Vorbeugende Maßnahmen bei Verdacht auf Wirtschaftsstraftat

04.03.2010 von Guido Jacobs

Wenn jemand befürchten muss, dass ein strafrechtliches Ermittlungsverfahren wegen einer Wirtschaftsstraftat gegen ihn eingeleitet wird oder er den entsprechenden Verdacht hat, sollte er nachfolgendes beachten:

Die Ermittlungsbehörden haben seit einigen Jahren bei der Bekämpfung von Wirtschaftskriminalität verschiedene Instrumente der Vermögensabschöpfung. Die Staatsanwaltschaft hat die Möglichkeit vorbeugend das Vermögen zu beschlagnahmen. Nach § 73 StGB i.V.m. § 111 o u. § 111 p StPO bestand die Möglichkeit des Bruttogewinnprinzips, so dass nicht nur der konkrete Vermögensvorteil aus der Straftat der Beschlagnahmung unterliegt, sondern die Beschlagnahme auf das Gesamtvermögen ausgedehnt wird. Die §§ 111 o, 111 p StPO beziehen sich jedoch als Verfahrensregelungen auf die Strafregelung der Vermögensstrafe nach § 43 a StGB. Diese Regelung hat das Bundesverfassungsgericht jedoch mit Urteil vom 30.03.2002 als mit Art. 103 II GG als unvereinbar und nichtig angesehen (Vgl. BVerfGE 105, 135).
Als Ergebnis kann daher momentan zwar nach dem Bruttogewinnprinzip abgeschöpft werden, es ist jedoch nicht möglich die Abschöpfung auf das gesamte Vermögen auszudehnen.

Hier gilt auch § 111 b StPO zu beachten: Es reicht ein bloßer Anfangsverdacht. Für die Beschlagnahme reicht es aus, wenn nach kriminalistischer Erfahrung die Möglichkeit einer verfolgbaren Straftat besteht.

Normalerweise hat eine Hausdurchsuchung keine weitergehenden Folgen.
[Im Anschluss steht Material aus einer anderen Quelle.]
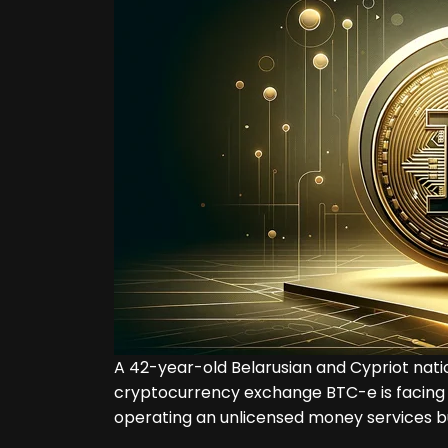
A 42-year-old Belarusian and Cypriot nati
cryptocurrency exchange BTC-e is facing
operating an unlicensed money services b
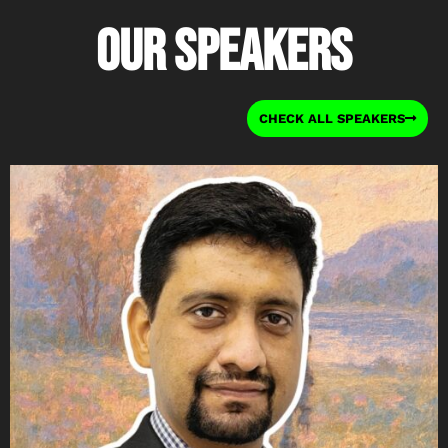
Our Speakers
CHECK ALL SPEAKERS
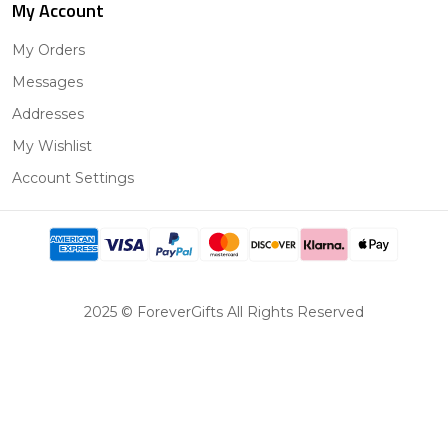
My Account
My Orders
Messages
Addresses
My Wishlist
Account Settings
2025 © ForeverGifts All Rights Reserved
Nunmehr ist jedoch bei bestimmten Delikten, bei Verdacht der organisierten Kriminalität, die Möglichkeit gegeben, die Vermögenswerte, die sich in der Wohnung befinden, wie aber auch Bankkonten und Wertpapierdepots zu beschlagnahmen. Das von der Rechtsprechung gebilligte Bruttogewinnprinzip hat die Gefahr, dass nicht nur Vermögen abgeschöpft wird, sondern darüber hinaus Verbindlichkeiten (Hauskredit und andere, Mietzinsen etc.) bleiben, die dann nicht mehr bedient werden können.
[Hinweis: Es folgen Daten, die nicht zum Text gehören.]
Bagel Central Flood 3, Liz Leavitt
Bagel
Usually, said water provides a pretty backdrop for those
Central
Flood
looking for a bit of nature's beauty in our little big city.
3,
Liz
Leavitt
Hier stehen insbesondere vorläufige Sicherungsmaßnahmen der Strafverfolgungsbehörden nach §§ 111 b, 111 d StPO, wie insbesondere die Beschlagnahme und Arrestierung von Vermögenswerten zu befürchten, die durch bloßen Anfangsverdacht in erheblichem und einschneidendem Umfang geschehen können.

Vorbeugende Maßnahmen sollten daher frühzeitig mit dem Anwalt des Vertrauens besprochen werden, damit der Beschuldigte  in einem solchen Fall  nicht mittellos ist. Ansonsten ist der Beschuldigte mittellos und wohl kaum in der Lage, sich effektiv und erfolgreich zu verteidigen. Insbesondere gilt im Falle des Eintretens solcher Maßnahmen das Gebot des schnellen Handelns auf Ebene der sodann eröffneten Rechtsbehelfe, so insbesondere der Beschwerdeweg zu den Gerichten.